Hades turned to look at a rack of merino wool sweaters while, just ten yards or so away, Thor checked out a pair of slacks on a mannequin.
Court Gentry stepped out of his dressing room with the dark blue suit and collared shirt he’d tried on in his arms, and he headed towards a rack of shoes. His plan was to grab a pair, check out, and then head back to his flat to change before racing back to the Adlon.
He was fighting off the exhaustion that seemed to increase every minute, but he told himself once he’d reconnoitered Zoya’s hotel he’d find some coffee and that would get him through the evening until he could make his way to Dr. Kaya.
He stepped back onto the sales floor of the clothing store, but before he made it halfway to the shoes, he stopped in his tracks, turned, and retreated back into the changing rooms.
He’d seen the two men, one from the back, one from the side. They were dressed casually, with both of their short-sleeved shirts untucked. The man who had his back to him had massive shoulders, and the one he’d seen from the side possessed bulging biceps and triceps that Court could discern from across the room.
This man wore a pair of sunglasses high on his head. Both men were bearded, and both men were what Court and people in his world referred to as FAMs.
Fighting-aged males.
They were American operators, this was obvious. And he had little doubt that they’d be armed.
Court stood in the dressing room, thought over his options.
He was of two minds. He needed the clothes he had chosen, otherwise he’d have a very difficult time tailing Zoya. But he also needed to get the fuck out of here, because these two dudes had come for him, he had no doubt in his mind.
He didn’t waste much time trying to figure out who the hell they were, who the hell had sent them, and how the hell he’d been discovered. None of that mattered at present. No, the only thing Court concerned himself with was how to get past these two, as well as any confederates they had outside.
And to make it out of here with the clothes.
He had two options. He could shoot it out with these two jacked-up shooters by the checkout desk, or he could shoplift.
Quickly he searched the clothing, looking for any sensor tags that would set the alarm off when he left. Finding none, he ripped off his T-shirt and jeans and changed into his new blue suit and white shirt. He didn’t have dress shoes, so he slipped his dark brown Merrells back on.
In seconds he stood in the threshold of the fitting room and looked back into the store.

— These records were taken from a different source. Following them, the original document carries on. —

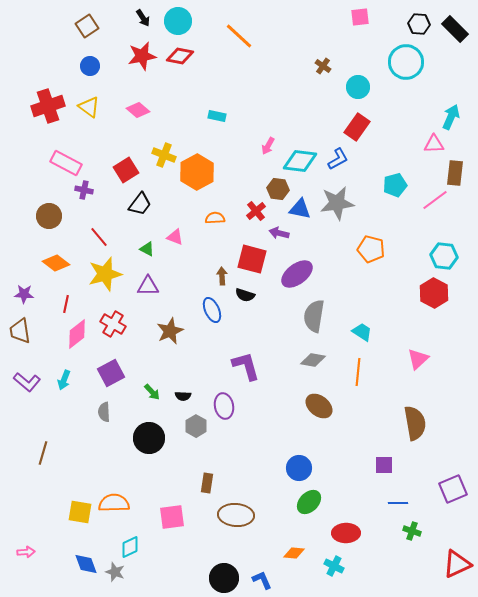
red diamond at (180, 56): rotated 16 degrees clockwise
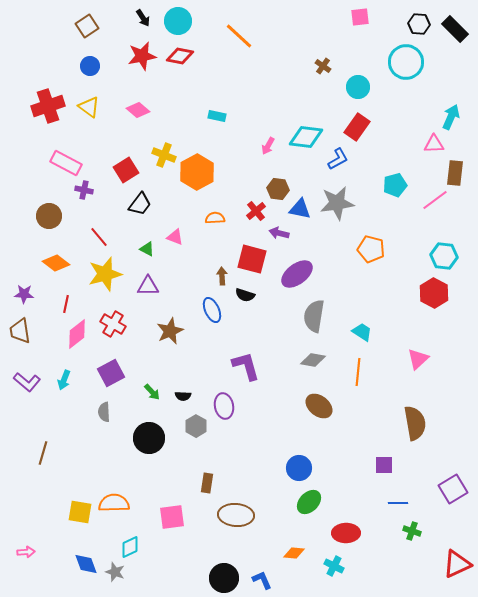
cyan diamond at (300, 161): moved 6 px right, 24 px up
purple square at (453, 489): rotated 8 degrees counterclockwise
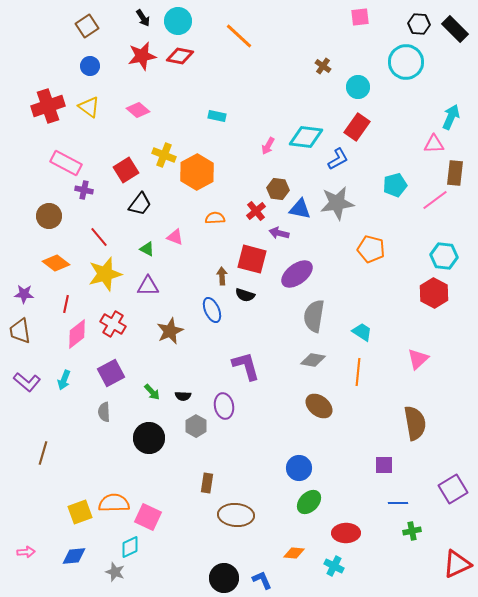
yellow square at (80, 512): rotated 30 degrees counterclockwise
pink square at (172, 517): moved 24 px left; rotated 32 degrees clockwise
green cross at (412, 531): rotated 30 degrees counterclockwise
blue diamond at (86, 564): moved 12 px left, 8 px up; rotated 75 degrees counterclockwise
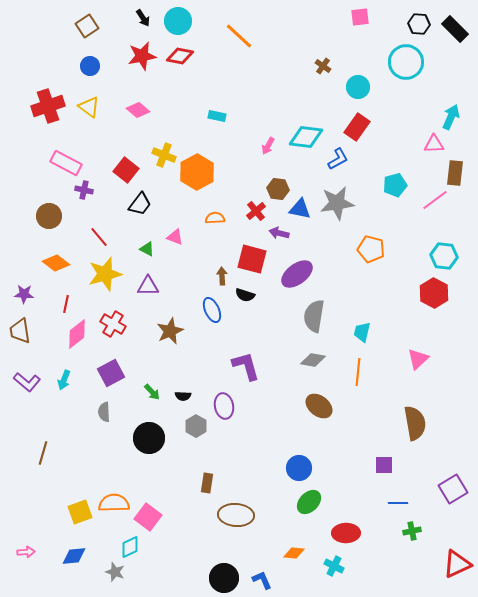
red square at (126, 170): rotated 20 degrees counterclockwise
cyan trapezoid at (362, 332): rotated 110 degrees counterclockwise
pink square at (148, 517): rotated 12 degrees clockwise
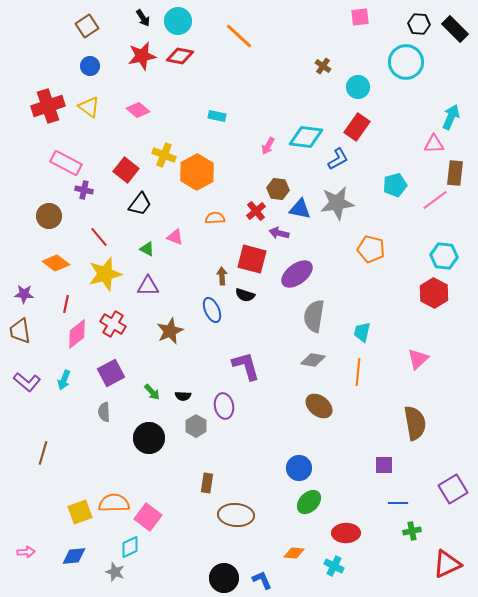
red triangle at (457, 564): moved 10 px left
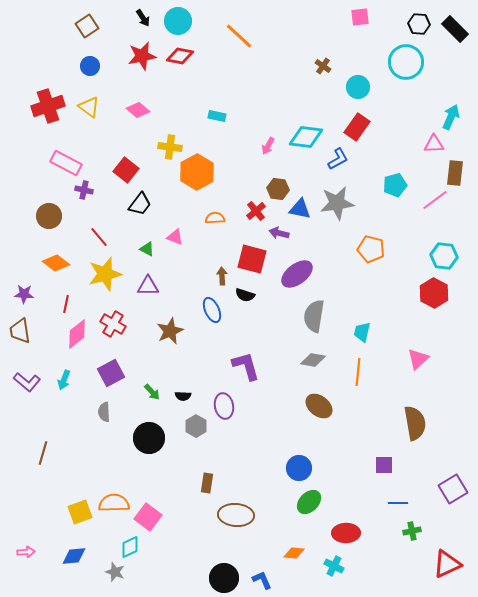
yellow cross at (164, 155): moved 6 px right, 8 px up; rotated 15 degrees counterclockwise
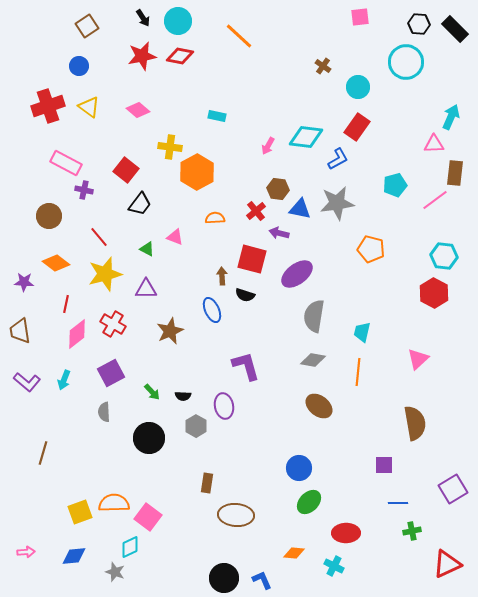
blue circle at (90, 66): moved 11 px left
purple triangle at (148, 286): moved 2 px left, 3 px down
purple star at (24, 294): moved 12 px up
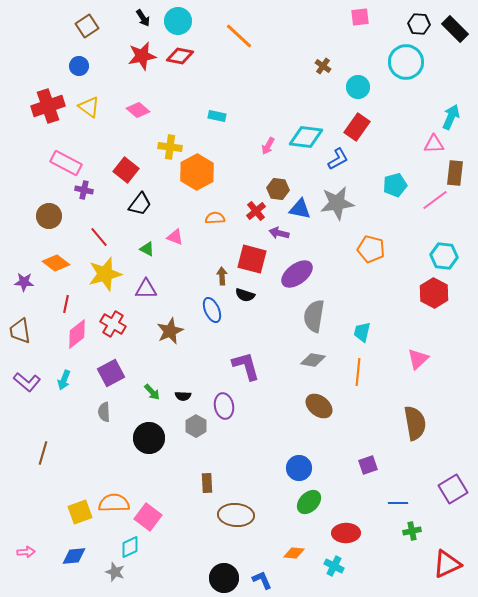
purple square at (384, 465): moved 16 px left; rotated 18 degrees counterclockwise
brown rectangle at (207, 483): rotated 12 degrees counterclockwise
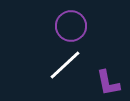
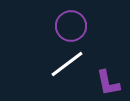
white line: moved 2 px right, 1 px up; rotated 6 degrees clockwise
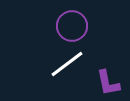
purple circle: moved 1 px right
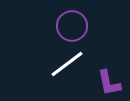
purple L-shape: moved 1 px right
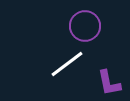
purple circle: moved 13 px right
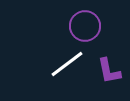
purple L-shape: moved 12 px up
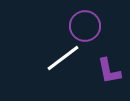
white line: moved 4 px left, 6 px up
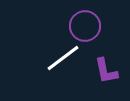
purple L-shape: moved 3 px left
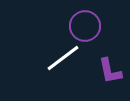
purple L-shape: moved 4 px right
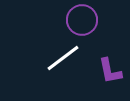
purple circle: moved 3 px left, 6 px up
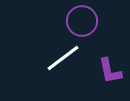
purple circle: moved 1 px down
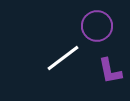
purple circle: moved 15 px right, 5 px down
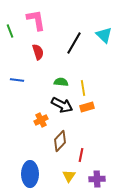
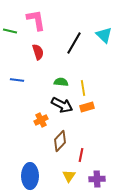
green line: rotated 56 degrees counterclockwise
blue ellipse: moved 2 px down
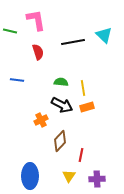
black line: moved 1 px left, 1 px up; rotated 50 degrees clockwise
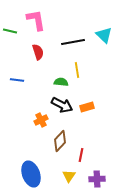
yellow line: moved 6 px left, 18 px up
blue ellipse: moved 1 px right, 2 px up; rotated 20 degrees counterclockwise
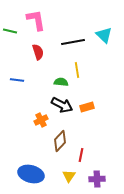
blue ellipse: rotated 55 degrees counterclockwise
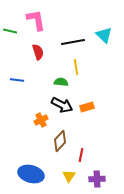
yellow line: moved 1 px left, 3 px up
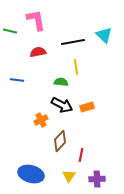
red semicircle: rotated 84 degrees counterclockwise
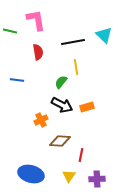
red semicircle: rotated 91 degrees clockwise
green semicircle: rotated 56 degrees counterclockwise
brown diamond: rotated 50 degrees clockwise
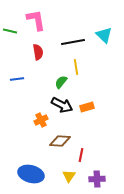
blue line: moved 1 px up; rotated 16 degrees counterclockwise
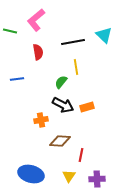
pink L-shape: rotated 120 degrees counterclockwise
black arrow: moved 1 px right
orange cross: rotated 16 degrees clockwise
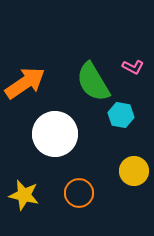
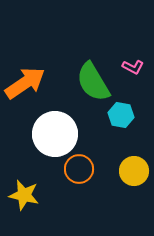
orange circle: moved 24 px up
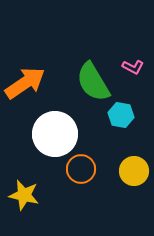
orange circle: moved 2 px right
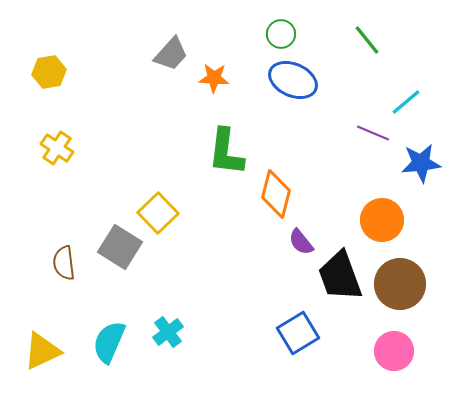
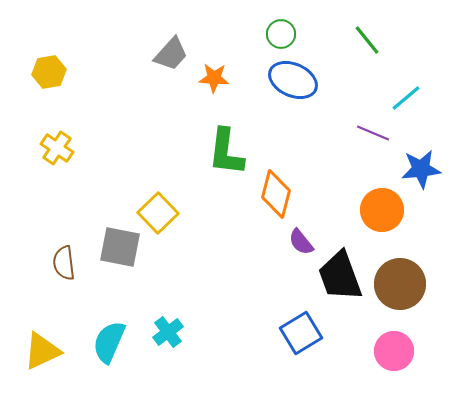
cyan line: moved 4 px up
blue star: moved 6 px down
orange circle: moved 10 px up
gray square: rotated 21 degrees counterclockwise
blue square: moved 3 px right
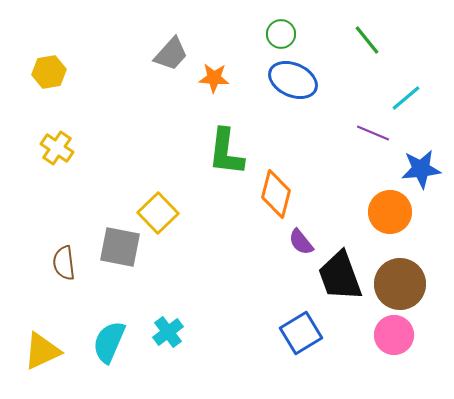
orange circle: moved 8 px right, 2 px down
pink circle: moved 16 px up
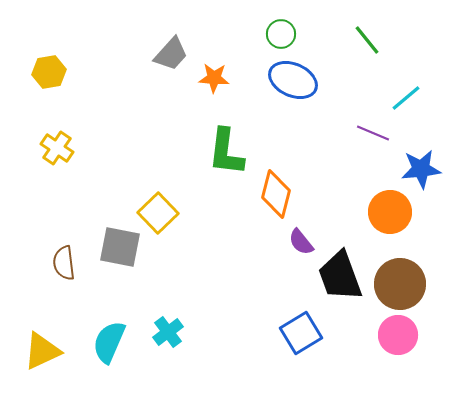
pink circle: moved 4 px right
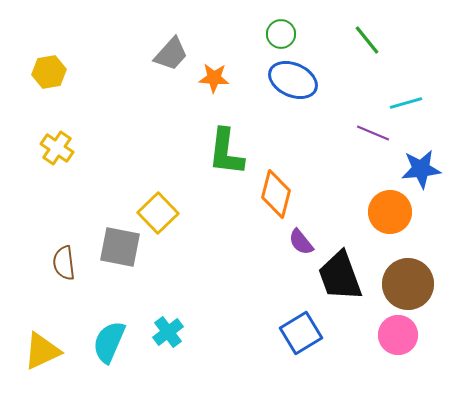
cyan line: moved 5 px down; rotated 24 degrees clockwise
brown circle: moved 8 px right
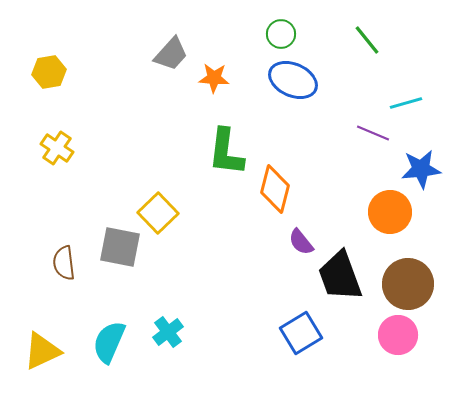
orange diamond: moved 1 px left, 5 px up
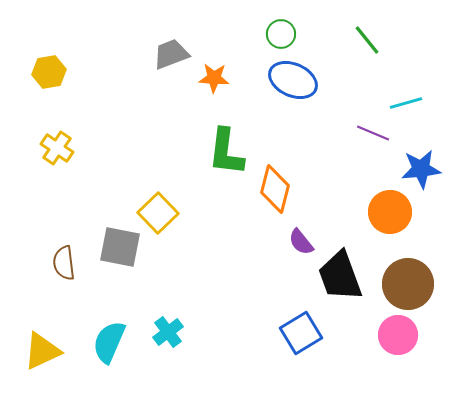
gray trapezoid: rotated 153 degrees counterclockwise
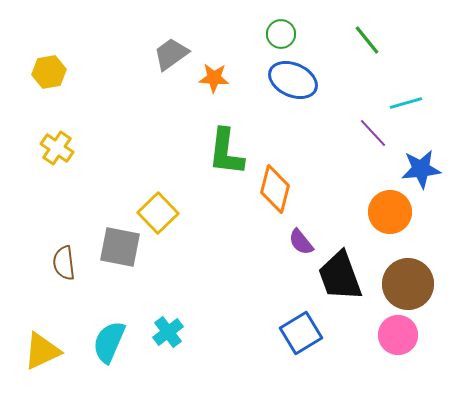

Both bearded men were there, facing away, so he took off at a run.
A sales representative for the store cried out at the customer as he rushed by, but made no attempt to stop him. As the man in the suit raced across the sales floor, shouldered into the glass door, and then stumbled out onto the street, the clerk just stood in the middle of the floor with his mouth agape.
The clerk then took a single step closer to the door, but only a step, because he was instantly waylaid by a large man who crashed into and then over him, desperately chasing after the fleeing shoplifter.
The young man pushed himself up to his knees, watched the second man slam open the door and run through it, then heard loud slapping footsteps behind him. He ducked down to the floor just as a third man passed, this one leaping over him, following the other two out onto the sunny street.